[Opening INPUT RECORDS section]

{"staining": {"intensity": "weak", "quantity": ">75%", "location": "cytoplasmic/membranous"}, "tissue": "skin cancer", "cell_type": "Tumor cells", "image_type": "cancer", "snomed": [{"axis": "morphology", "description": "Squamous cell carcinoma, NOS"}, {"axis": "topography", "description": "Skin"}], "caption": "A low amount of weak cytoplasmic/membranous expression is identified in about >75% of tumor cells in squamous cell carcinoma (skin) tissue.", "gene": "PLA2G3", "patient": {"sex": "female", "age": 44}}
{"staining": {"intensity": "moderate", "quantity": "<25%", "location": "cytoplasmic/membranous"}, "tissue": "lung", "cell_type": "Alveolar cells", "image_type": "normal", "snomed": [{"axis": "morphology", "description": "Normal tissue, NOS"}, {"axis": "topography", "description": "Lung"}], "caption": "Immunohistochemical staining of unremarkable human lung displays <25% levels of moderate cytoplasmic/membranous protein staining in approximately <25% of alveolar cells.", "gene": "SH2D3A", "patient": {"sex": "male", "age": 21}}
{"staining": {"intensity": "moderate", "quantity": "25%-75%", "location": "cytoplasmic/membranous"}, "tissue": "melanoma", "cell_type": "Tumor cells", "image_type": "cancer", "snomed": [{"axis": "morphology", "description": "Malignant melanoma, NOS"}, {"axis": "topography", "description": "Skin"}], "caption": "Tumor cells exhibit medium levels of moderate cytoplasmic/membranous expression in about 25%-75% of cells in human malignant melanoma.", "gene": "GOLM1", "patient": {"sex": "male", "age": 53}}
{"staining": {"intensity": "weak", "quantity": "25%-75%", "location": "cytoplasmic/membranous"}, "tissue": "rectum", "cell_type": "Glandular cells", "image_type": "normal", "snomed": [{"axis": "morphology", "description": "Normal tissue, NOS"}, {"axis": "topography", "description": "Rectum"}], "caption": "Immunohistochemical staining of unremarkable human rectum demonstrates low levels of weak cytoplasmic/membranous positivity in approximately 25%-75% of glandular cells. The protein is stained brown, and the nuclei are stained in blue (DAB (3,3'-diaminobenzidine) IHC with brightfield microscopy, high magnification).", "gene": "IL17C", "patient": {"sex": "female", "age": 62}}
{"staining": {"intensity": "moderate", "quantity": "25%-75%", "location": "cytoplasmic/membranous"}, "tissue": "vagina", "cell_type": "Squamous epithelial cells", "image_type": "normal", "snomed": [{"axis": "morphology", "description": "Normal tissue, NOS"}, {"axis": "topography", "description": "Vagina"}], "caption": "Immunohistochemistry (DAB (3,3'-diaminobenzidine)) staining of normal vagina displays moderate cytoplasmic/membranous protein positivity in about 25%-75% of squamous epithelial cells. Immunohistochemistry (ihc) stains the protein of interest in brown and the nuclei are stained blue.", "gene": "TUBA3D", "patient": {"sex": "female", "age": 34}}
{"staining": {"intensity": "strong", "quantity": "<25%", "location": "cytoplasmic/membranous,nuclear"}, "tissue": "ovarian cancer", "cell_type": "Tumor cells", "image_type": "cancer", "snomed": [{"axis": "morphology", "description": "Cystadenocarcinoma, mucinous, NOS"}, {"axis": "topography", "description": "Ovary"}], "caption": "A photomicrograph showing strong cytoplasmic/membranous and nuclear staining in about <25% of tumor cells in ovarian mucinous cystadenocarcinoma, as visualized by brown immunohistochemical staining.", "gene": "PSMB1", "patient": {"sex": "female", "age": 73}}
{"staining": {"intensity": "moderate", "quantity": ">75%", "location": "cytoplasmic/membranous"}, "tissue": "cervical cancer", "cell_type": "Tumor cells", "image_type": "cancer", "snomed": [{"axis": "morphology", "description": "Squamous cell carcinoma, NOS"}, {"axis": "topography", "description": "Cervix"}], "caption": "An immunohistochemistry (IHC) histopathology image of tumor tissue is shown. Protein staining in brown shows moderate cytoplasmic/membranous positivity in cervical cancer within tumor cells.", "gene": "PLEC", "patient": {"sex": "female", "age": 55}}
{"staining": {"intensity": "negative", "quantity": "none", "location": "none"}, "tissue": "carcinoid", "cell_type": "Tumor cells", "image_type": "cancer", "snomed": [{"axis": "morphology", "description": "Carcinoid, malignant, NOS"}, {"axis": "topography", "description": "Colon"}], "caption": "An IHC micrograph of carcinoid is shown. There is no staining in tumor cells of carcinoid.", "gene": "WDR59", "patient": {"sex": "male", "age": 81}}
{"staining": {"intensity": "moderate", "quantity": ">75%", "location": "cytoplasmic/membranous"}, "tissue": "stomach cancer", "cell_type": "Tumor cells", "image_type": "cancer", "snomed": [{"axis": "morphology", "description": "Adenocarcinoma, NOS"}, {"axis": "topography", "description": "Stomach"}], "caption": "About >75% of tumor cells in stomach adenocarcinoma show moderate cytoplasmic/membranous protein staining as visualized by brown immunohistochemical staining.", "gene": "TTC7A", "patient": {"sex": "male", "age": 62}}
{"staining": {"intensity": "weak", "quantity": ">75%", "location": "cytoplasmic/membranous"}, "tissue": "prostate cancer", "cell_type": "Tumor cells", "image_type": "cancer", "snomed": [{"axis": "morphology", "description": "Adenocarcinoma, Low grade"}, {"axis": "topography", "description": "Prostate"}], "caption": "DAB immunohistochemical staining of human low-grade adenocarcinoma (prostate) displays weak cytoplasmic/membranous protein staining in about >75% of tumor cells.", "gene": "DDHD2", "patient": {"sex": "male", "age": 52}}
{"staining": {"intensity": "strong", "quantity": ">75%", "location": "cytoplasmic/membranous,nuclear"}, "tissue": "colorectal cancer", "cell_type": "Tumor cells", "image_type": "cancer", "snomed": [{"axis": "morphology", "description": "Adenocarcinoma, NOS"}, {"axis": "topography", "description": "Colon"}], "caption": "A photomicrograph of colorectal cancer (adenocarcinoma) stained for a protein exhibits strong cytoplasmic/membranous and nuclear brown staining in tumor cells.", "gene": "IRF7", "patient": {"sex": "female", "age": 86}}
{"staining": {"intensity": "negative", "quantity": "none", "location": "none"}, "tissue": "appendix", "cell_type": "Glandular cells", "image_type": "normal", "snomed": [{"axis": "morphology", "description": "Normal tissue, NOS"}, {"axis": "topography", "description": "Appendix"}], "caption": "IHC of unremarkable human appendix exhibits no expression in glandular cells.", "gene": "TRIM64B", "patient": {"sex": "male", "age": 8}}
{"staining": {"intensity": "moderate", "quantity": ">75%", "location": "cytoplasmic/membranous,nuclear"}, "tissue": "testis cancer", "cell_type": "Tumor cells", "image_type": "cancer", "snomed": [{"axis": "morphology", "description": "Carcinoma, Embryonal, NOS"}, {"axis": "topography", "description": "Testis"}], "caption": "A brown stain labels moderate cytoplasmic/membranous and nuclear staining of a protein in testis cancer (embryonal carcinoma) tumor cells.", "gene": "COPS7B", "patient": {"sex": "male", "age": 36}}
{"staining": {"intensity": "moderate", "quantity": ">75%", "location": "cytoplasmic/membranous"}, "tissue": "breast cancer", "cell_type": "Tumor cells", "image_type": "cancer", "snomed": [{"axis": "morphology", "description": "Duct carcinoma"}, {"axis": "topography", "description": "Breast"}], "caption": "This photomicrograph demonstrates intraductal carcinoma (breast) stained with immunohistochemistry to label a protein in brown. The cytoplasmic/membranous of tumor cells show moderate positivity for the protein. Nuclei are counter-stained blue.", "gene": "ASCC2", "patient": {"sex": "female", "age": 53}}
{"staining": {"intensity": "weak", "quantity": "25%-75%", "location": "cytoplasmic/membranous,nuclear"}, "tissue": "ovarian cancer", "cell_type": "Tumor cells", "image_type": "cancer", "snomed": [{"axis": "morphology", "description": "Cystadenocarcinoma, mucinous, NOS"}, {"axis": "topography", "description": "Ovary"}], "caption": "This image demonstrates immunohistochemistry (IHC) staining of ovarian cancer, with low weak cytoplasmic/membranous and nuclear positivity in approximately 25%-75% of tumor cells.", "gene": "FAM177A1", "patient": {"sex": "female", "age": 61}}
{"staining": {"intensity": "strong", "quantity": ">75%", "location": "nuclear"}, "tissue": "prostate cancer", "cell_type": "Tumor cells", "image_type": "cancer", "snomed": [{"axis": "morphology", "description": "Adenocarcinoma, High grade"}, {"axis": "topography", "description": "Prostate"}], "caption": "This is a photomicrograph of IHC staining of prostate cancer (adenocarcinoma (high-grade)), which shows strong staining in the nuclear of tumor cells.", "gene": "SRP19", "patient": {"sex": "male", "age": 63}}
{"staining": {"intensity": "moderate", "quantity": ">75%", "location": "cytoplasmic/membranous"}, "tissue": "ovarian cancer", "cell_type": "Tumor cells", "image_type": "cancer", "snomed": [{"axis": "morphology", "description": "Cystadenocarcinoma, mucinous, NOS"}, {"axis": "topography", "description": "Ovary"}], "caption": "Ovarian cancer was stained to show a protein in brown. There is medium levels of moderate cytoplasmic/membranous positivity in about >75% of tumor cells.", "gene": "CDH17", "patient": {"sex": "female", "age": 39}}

[Closing INPUT RECORDS section]

- _PROBLEM_: What you return must be the lines above that run from the line with "unremarkable human appendix" to the line with "photomicrograph demonstrates intraductal", inclusive, each copied exactly.

- _WORKED SOLUTION_:
{"staining": {"intensity": "negative", "quantity": "none", "location": "none"}, "tissue": "appendix", "cell_type": "Glandular cells", "image_type": "normal", "snomed": [{"axis": "morphology", "description": "Normal tissue, NOS"}, {"axis": "topography", "description": "Appendix"}], "caption": "IHC of unremarkable human appendix exhibits no expression in glandular cells.", "gene": "TRIM64B", "patient": {"sex": "male", "age": 8}}
{"staining": {"intensity": "moderate", "quantity": ">75%", "location": "cytoplasmic/membranous,nuclear"}, "tissue": "testis cancer", "cell_type": "Tumor cells", "image_type": "cancer", "snomed": [{"axis": "morphology", "description": "Carcinoma, Embryonal, NOS"}, {"axis": "topography", "description": "Testis"}], "caption": "A brown stain labels moderate cytoplasmic/membranous and nuclear staining of a protein in testis cancer (embryonal carcinoma) tumor cells.", "gene": "COPS7B", "patient": {"sex": "male", "age": 36}}
{"staining": {"intensity": "moderate", "quantity": ">75%", "location": "cytoplasmic/membranous"}, "tissue": "breast cancer", "cell_type": "Tumor cells", "image_type": "cancer", "snomed": [{"axis": "morphology", "description": "Duct carcinoma"}, {"axis": "topography", "description": "Breast"}], "caption": "This photomicrograph demonstrates intraductal carcinoma (breast) stained with immunohistochemistry to label a protein in brown. The cytoplasmic/membranous of tumor cells show moderate positivity for the protein. Nuclei are counter-stained blue.", "gene": "ASCC2", "patient": {"sex": "female", "age": 53}}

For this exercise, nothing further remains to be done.